Dopo un percorso educativo sostanzialmente riuscito ci si allacciano le cinture di sicurezza perché (o soprattutto perché) si pensa che sia una misura ragionevole, più che per paura delle multe; e si coopera con convinzione alla raccolta differenziata dei rifiuti, pur sapendo che difficilmente saremmo scoperti in caso contrario. Si può anche arrivare a livelli di assoluta eccellenza, come una mia amica che in Sicilia, una volta salita su un autobus, si rese conto di non avere il biglietto e per di più non era previsto l’acquisto dal guidatore. Allora gli si rivolse impegnandosi a comprarlo appena scesa. E così fece, dopo di che lo strappò.


martedì 9 gennaio 2024

SE DUE LICEI OCCUPATI DAI “BARBARI” COSTANO (A TUTTI NOI) 821MILA EURO

 

Pochi giorni prima di Natale due istituti superiori di Firenze, il Machiavelli-Capponi e il Dante-Alberti sono stati occupati dalle solite minoranze di studenti, tanto volitive quanto confuse negli obbiettivi. Più che di occupazioni, però, sarebbe il caso di parlare di invasioni barbariche, dato che gli occupanti (o almeno una parte di essi) hanno commesso una serie di vandalismi, che il “Corriere Fiorentino” ha così documentato:

“L’elenco è lungo: telefoni rotti, arredi spaccate e tinti con vernice indelebile, wi-fi rotti e divelti dal muro, diversi computer rubati, vetri rotti, porte divelte, meccanismi delle porte di sicurezza danneggiati, porte tagliafuoco che riportano scritte con vernice indelebile che non le rendono più ignifughe, due distributori di bevande e merendine forzati per rubare contenuto e soldi, scarabocchi e scritte ingiuriose dovunque, la sparizione di molte chiavi che renderanno necessaria la sostituzione delle serrature. In una scuola poi si sono trovati escrementi disseminati in vari luoghi che hanno reso necessaria la disinfestazione di tutto l’istituto che è costata 3.500 euro e due giorni di chiusura».
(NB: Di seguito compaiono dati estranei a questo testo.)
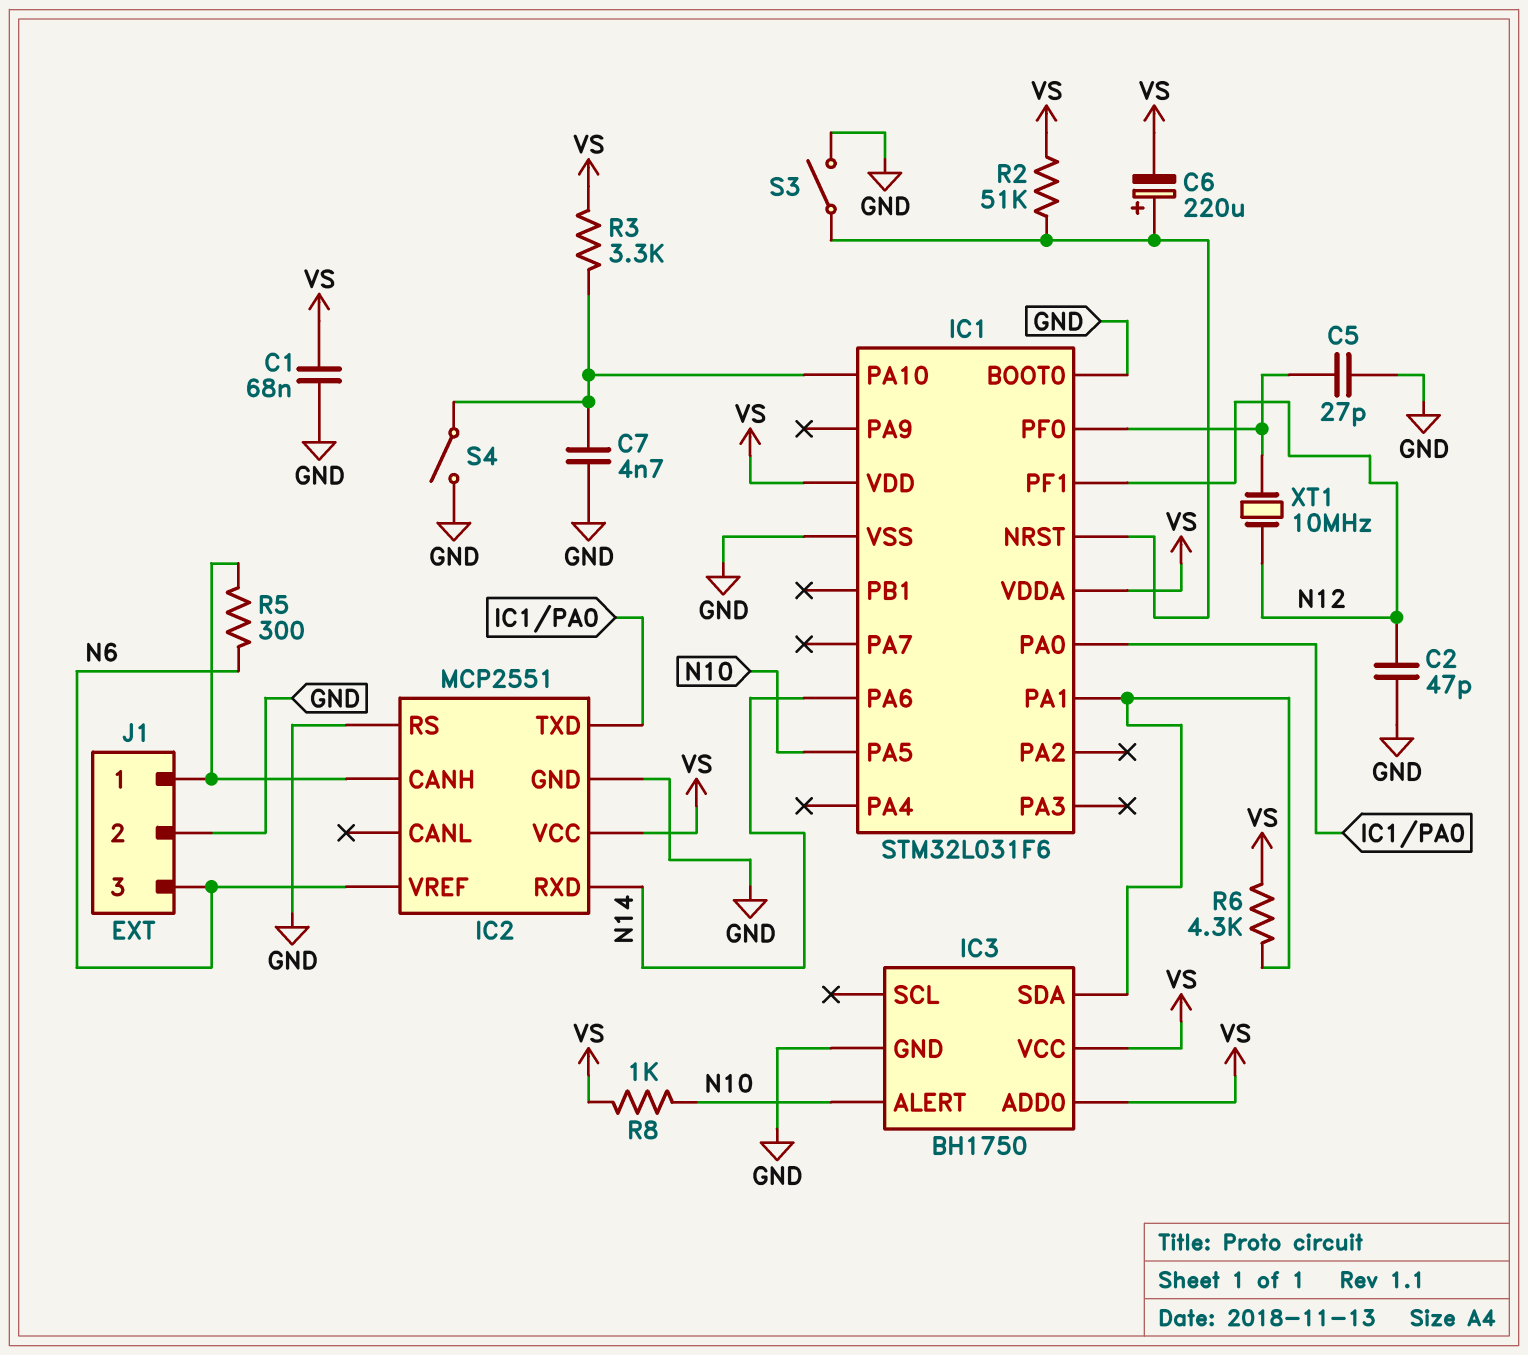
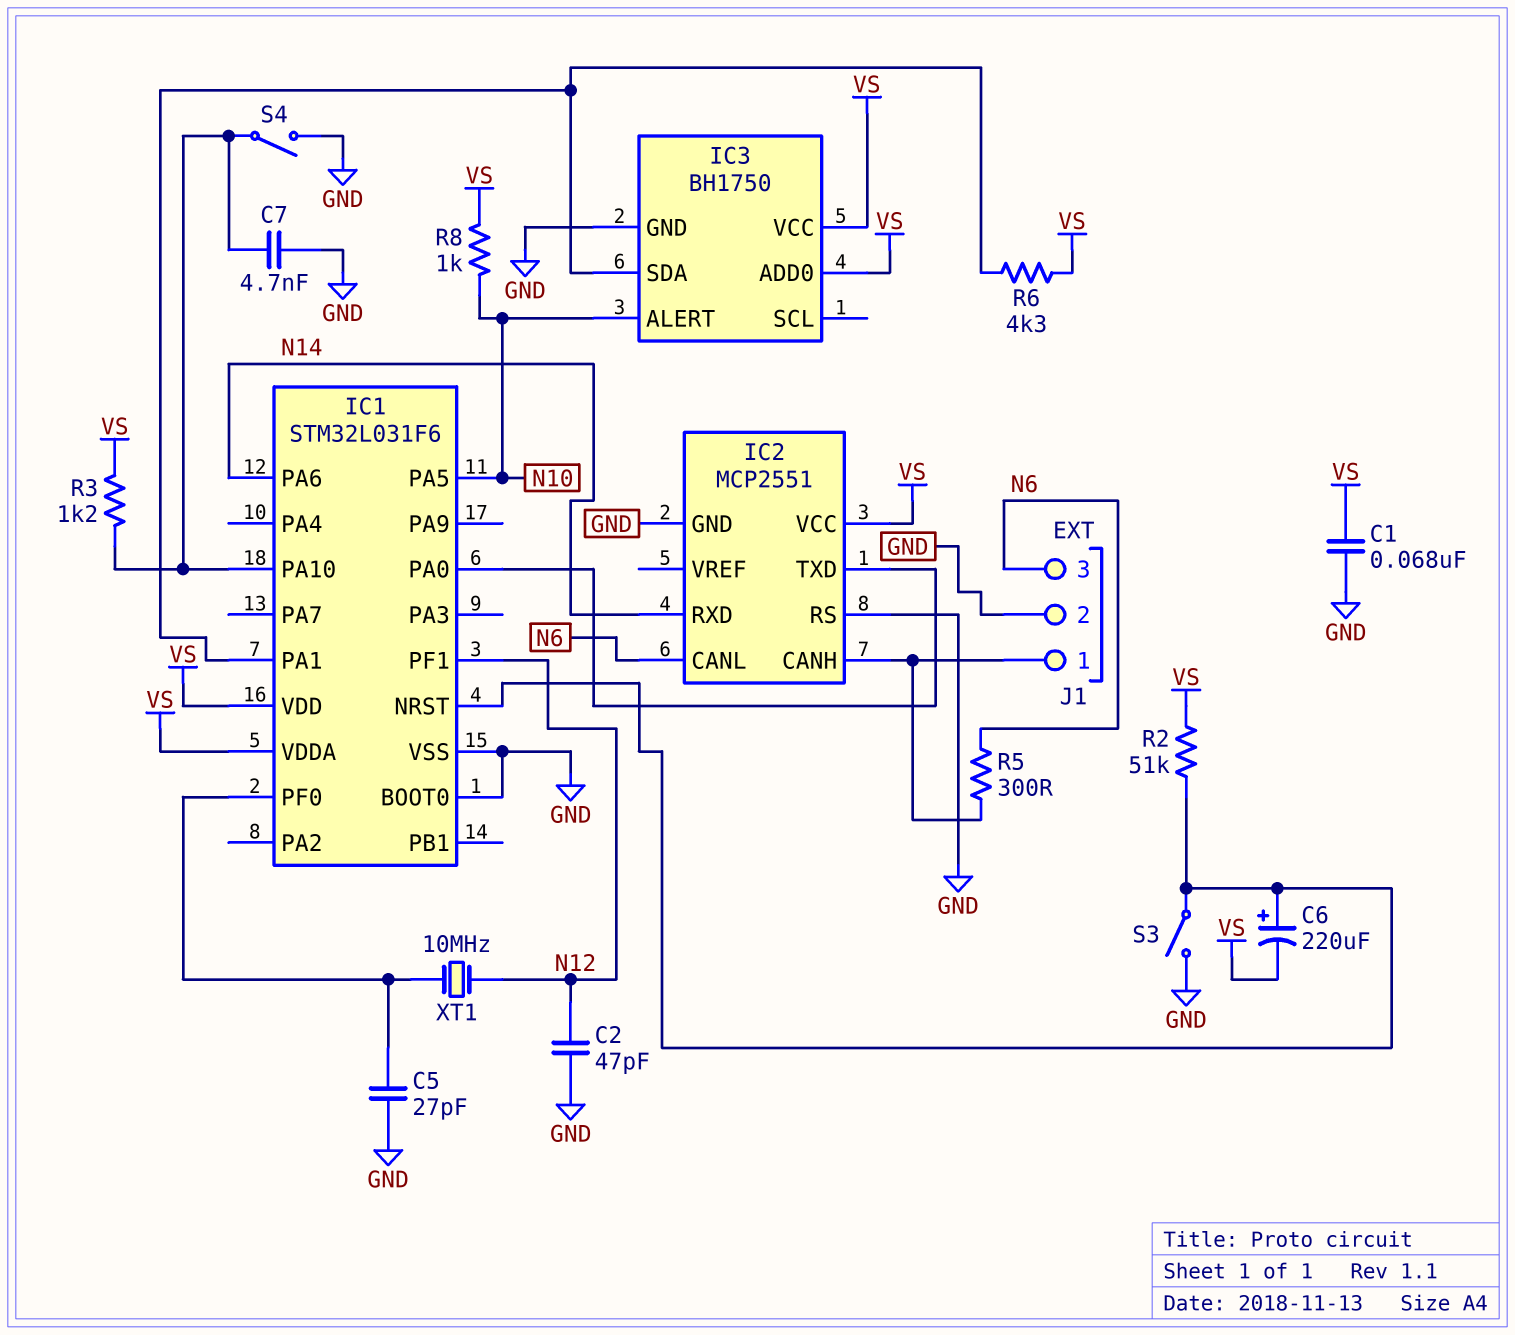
IC2 pin CANL: none -> N6
IC2 pin VREF: N6 -> none
R3: 3.3k (IC1/PA10, VS) -> 1.2k (IC1/PA10, VS)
Secondo una prima stima, i danni ammonterebbero a 20.000 euro. È bene però far notare una conseguenza in genere ignorata, cioè che il danno economico creato dalla cancellazione delle lezioni è, in questo come in tutti i casi analoghi, enormemente più alto. L’Associazione Nazionale Presidi (ANP) fece tempo fa un calcolo partendo da quanto lo Stato spende ogni anno per ogni studente: almeno 8.000 euro, cioè circa 40 euro al giorno. Dato che il liceo Machiavelli-Capponi ha 1500 allievi e l’interruzione delle lezioni è durata 7 giorni, dobbiamo moltiplicare 1500 x 40 e poi x 7, cioè di 420.000 euro per la loro istruzione buttati dalla finestra. Per il liceo Dante-Alberti, che ha 1060 allievi, lo stesso calcolo, considerando due giorni in più di sospensione della didattica, indica uno spreco di 381.600 euro. Aggiungendo i 20.000 euro di danni, il totale speso dai contribuenti per finanziare le due occupazioni ammonta a 821.600 euro. A questo si aggiunge il danno causato al diritto allo studio dei molti che non volevano l’occupazione. E si può anche capire che a quell’età sia difficile opporsi con determinazione, un po’ per timore, un po’ perché una vacanza a molti non dispiace troppo, infine per scarsa consapevolezza dei costi di cui sopra. C’è infine l’ennesimo discredito (questo non addebitabile agli studenti) inferto alla credibilità delle istituzioni dalla loro latitanza, dato che regolarmente omettono di far accompagnare cortesemente all’uscita chi occupa le scuole.